Que croyez-vous qu’ils ont voulu faire ? Empocher, vraisemblablement. D’autant plus que l’année précédente (avril 2017), ces mêmes options valaient 10 fois moins (si elles avaient été exerçables), puisque le titre boursier ne s’échangeait pas très au-dessus du prix d’exercice des options(2).

Le 7 août 2018, ils sont donc en droit d’empocher une fortune (à moins qu’ils aient des informations leur permettant de croire que le titre va planter, ce que je juge improbable). Toutefois, le conseil d’administration – et les dirigeants eux-mêmes – est vraisemblablement conscient qu’un tel largage d’actions de la part des dirigeants enverrait un signal horrible au marché.

Ils conviennent donc avec le conseil d’encadrer le mécanisme de vente dans le fameux RATA, qui déclenchera automatiquement des ordres préétablis au cours des deux prochaines années, peu importe le contexte.

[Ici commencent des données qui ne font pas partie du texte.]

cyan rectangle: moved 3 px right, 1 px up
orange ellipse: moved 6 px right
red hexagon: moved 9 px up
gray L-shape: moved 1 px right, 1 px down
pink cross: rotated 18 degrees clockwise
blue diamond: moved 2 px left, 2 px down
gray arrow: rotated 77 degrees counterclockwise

Ces ordres transmis à un courtier indépendant le 15 août peuvent commencer à être exécutés à partir du 17 septembre, selon les règles en vigueur.

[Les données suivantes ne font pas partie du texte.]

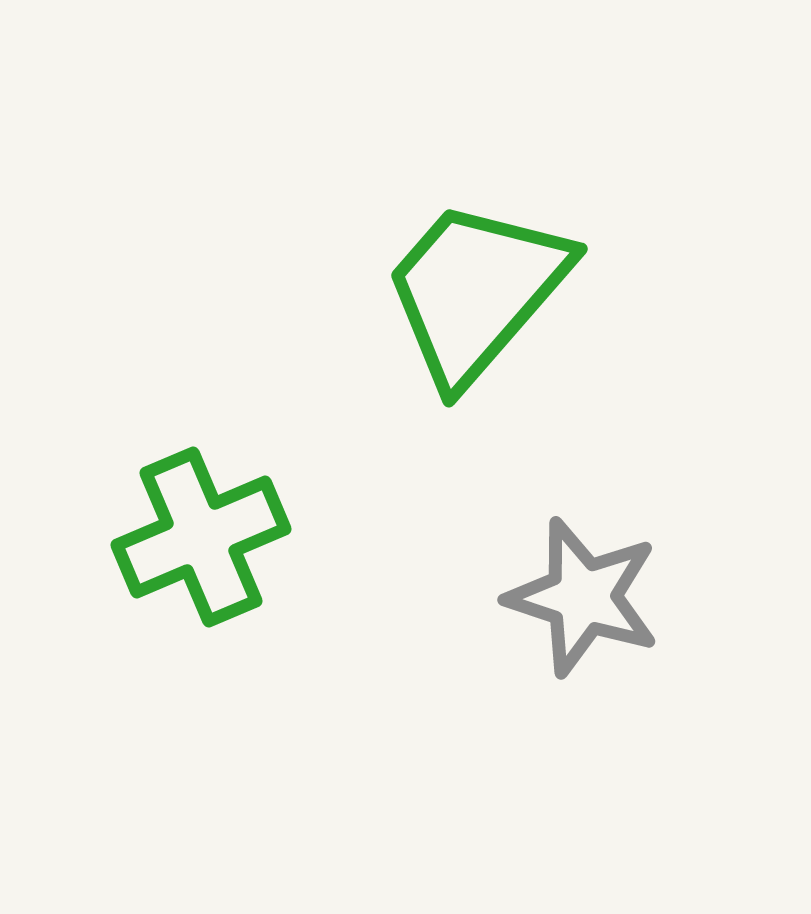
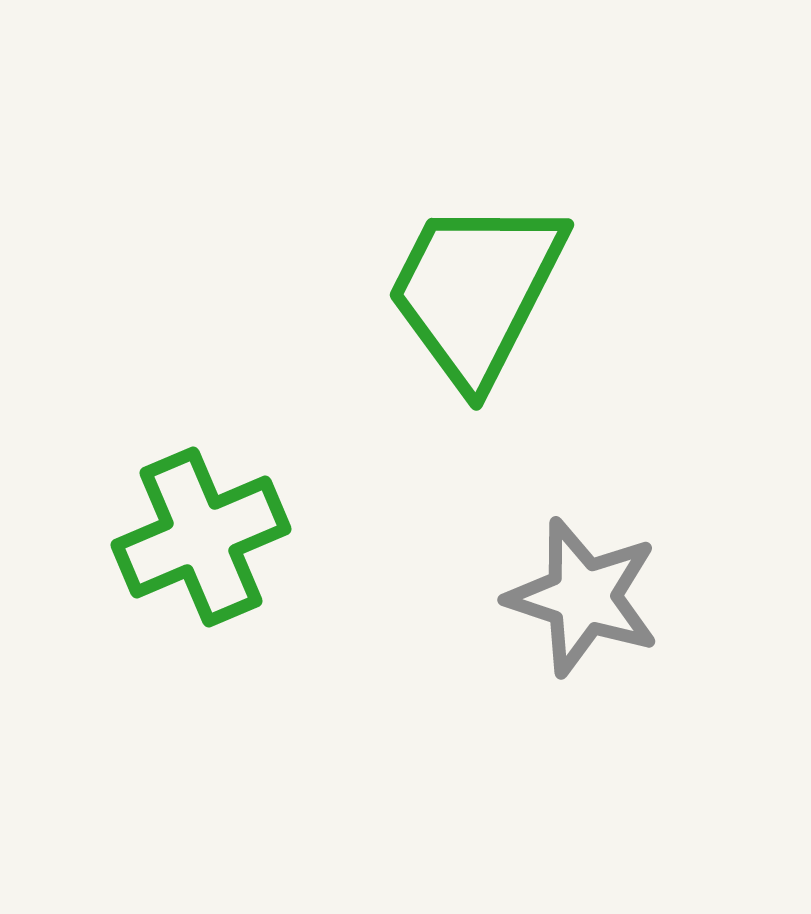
green trapezoid: rotated 14 degrees counterclockwise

La question qui se pose est la suivante : est-il possible que les ordres donnés par les dirigeants le 15 août et entrés en vigueur le 17 septembre aient contribué à faire chuter l’action ? Qu’ils aient accéléré le recul de l’action de Bombardier ?

Le 17 septembre, l’action changeait de main à 4,57 $. Elle est restée relativement stable au cours des deux semaines suivantes, puis est survenue l’hécatombe : entre le 3 octobre et le 26 octobre, l’action a plongé de 32 %, à 3,09 $ !

Après tout, le volume quotidien d’actions de Bombardier échangées, en temps normal, oscille entre 5 et 10 millions d’actions. Si une part appréciable des 22,0 millions d’actions tirées des options ont été mises sur le marché, on peut s’interroger sur l’impact.

Certes, l’ensemble du marché boursier a lui aussi commencé à subir une correction dès le 3 octobre, mais d’une ampleur bien moindre (7,4 % de baisse au 26 octobre).

Malheureusement, on n’aura pas la réponse avant mars prochain, lors de la publication de la nouvelle circulaire de direction de Bombardier, puisque le RATA dispense les dirigeants de déclarer rapidement leurs transactions, comme c’est normalement la règle.

En attendant, le titre de Bombardier se trouve à un creux relatif des trois dernières années – en dépit d’une hausse hier. Et l’on constate que les options de 2015, censées inciter les dirigeants à faire hausser durablement l’action, remplissent mal leur rôle. D’ailleurs, si le courtier indépendant du RATA n’a rien vendu des options des six dirigeants depuis le 17 septembre, la valeur des options a fondu de 63 millions à…7 millions !

Au-delà des aspects techniques, toute cette affaire contribue de nouveau au cynisme de la population envers les élites économiques, cynisme qui nourrit ce populisme qui est si néfaste à notre démocratie.

(1) Les trois quarts des options en cause ont été accordés le 7 et le 10 août 2015. Leur valeur au 15 août 2018 (63,2 millions) constitue l’essentiel des 65,7 millions de valeur qui ont été transférés dans le RATA, selon mes estimations, basées sur la circulaire de direction de Bombardier et la base de données SEDI.

(2) Les options de 2015 obtenues par les six dirigeants leur donnent le droit d’acheter des actions du trésor de l’entreprise à un prix d’exercice variant entre 1,65 $ et 2,65 $. L’affaire devient intéressante pour eux lorsqu’ils peuvent revendre ces mêmes actions du trésor sur le marché à un prix qui excède nettement ce prix d’exercice. Or, au printemps 2017, le titre s’échangeait à 2,02 $ ou un peu plus. Il était à 4,64 $ le 15 août 2018.